By BENSON HEWITT
I am going to take a break from writing about ancient weddings and keep you up to speed on our dog, Pixie. Let me remind you again of her pedigree, or, rather, lack of it. She is not a purebred anything, although she may have some imperial blood surging through her veins.
A smidgeon of her blood, we were told, is Pekinese and Wikipedia expressly states that that particular breed was favoured by the Chinese Imperial Court, and that the name refers to the City of Beijing where the Forbidden City resides. What else would one want, one wonders? And certainly the source is reliable and impeccable. She has some ‘papers’ I do believe. (Someone one once told me, no doubt to impress, that her dog had ‘all his papers’.) Pixie’s on a first name basis with a reputable groomer here, and a top-notch veterinarian, who doesn’t come cheap. (Or is that cheaply?) But let me back track, or even go off on a tangent for a minute or so.

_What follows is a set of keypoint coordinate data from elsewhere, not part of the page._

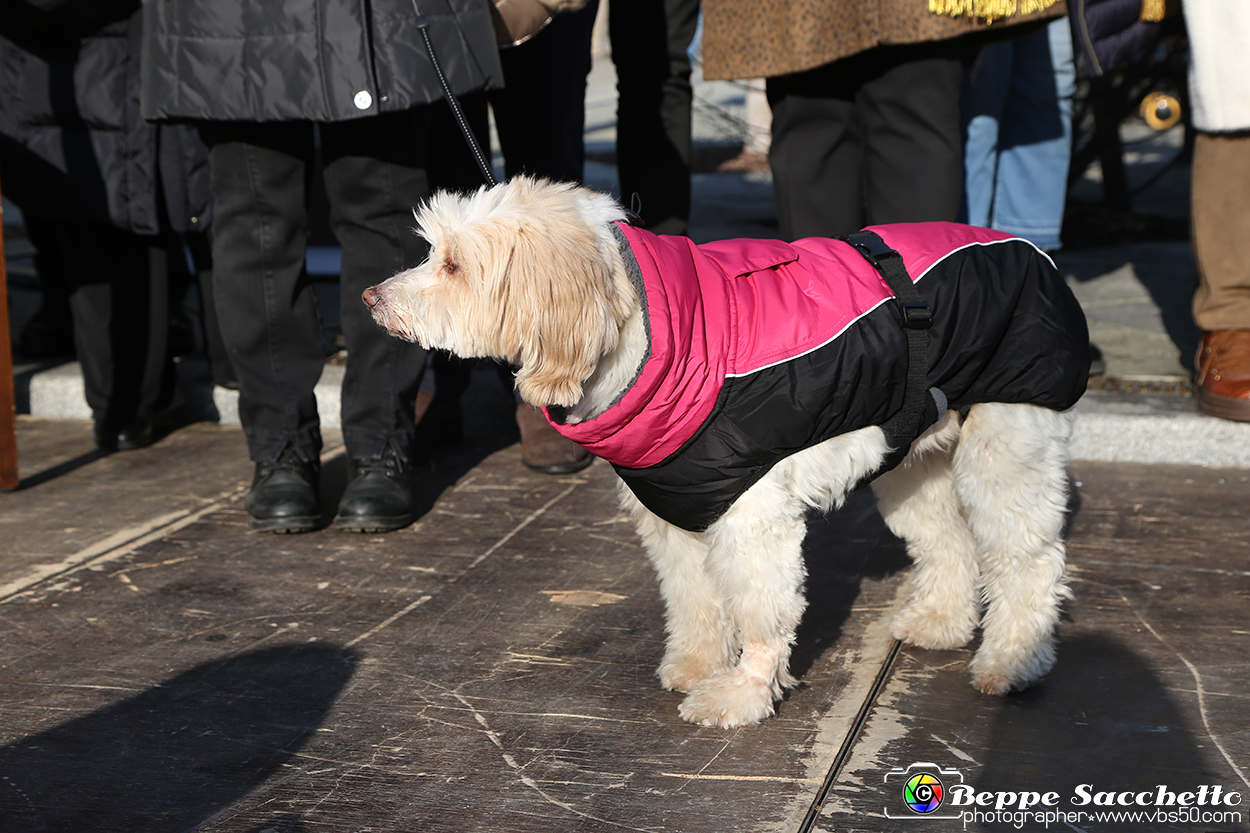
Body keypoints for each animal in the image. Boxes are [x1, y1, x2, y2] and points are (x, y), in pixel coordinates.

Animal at [362, 176, 1085, 725]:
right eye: (434, 252)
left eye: (453, 264)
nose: (369, 297)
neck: (655, 338)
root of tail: (1031, 251)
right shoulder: (678, 512)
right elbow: (694, 599)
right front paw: (696, 662)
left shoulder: (751, 517)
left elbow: (762, 609)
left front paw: (742, 694)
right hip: (913, 463)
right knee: (949, 543)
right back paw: (941, 622)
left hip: (1005, 452)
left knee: (1029, 560)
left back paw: (1012, 661)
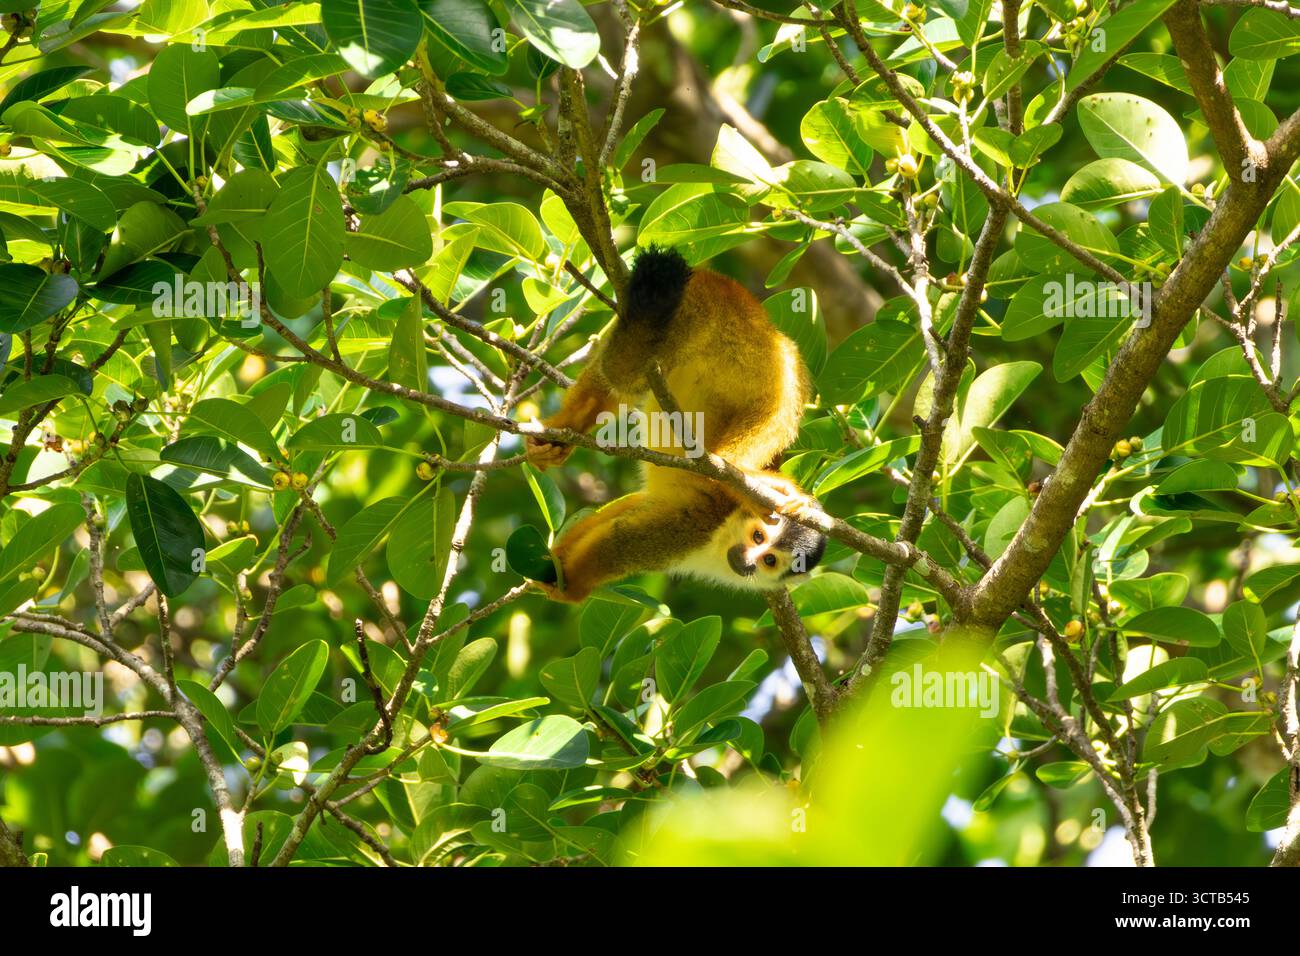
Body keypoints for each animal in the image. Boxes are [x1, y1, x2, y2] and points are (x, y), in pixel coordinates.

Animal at [524, 246, 827, 604]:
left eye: (769, 560)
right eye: (757, 538)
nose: (748, 562)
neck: (721, 539)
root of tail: (737, 301)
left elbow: (627, 509)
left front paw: (556, 562)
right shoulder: (694, 525)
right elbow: (622, 542)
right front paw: (570, 585)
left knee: (615, 374)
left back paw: (564, 431)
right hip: (757, 355)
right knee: (781, 405)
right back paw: (740, 472)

Remember when there was a time when some Fogo Islanders went ‘in the bay’ for the winter. My father sometimes talked of doing so but never seemed to get around to it. I believed that it was a kind of lotus land, in that there were trees as tall as houses (which I didn’t believe), rabbits came knocking on your door in time to be cooked for dinner, and in some places ‘in the bay’ there was even no school. You must be asking where all this is leading.
Well, I vowed when I was about 10 or so there were several things I was going to have when I grew up; one, was that I would get someone to dig a well close to my house, (note that I wasn’t going to dig it myself) and the other was that a toilet would be attached to my house. But mainly, my chief desire was that I was going to go ‘in the bay’ every winter. Sadly, it’s only in the past few years that I have achieved my ambition of ‘going in the bay for the winter’; the only slight difference is that my ‘going into the bay’ is to Peterborough, Ontario.
There are a few similarities, and one being that some of the trees around here are actually taller than houses. Another is that I do have an ‘indoor’ toilet. My ‘tilt’ is close to a rather large walking trail, and every day rain or shine, snow or hail (and we get all that here!) I take my dog, Pixie, for her daily walk and toilet around 10 in the morning in this park.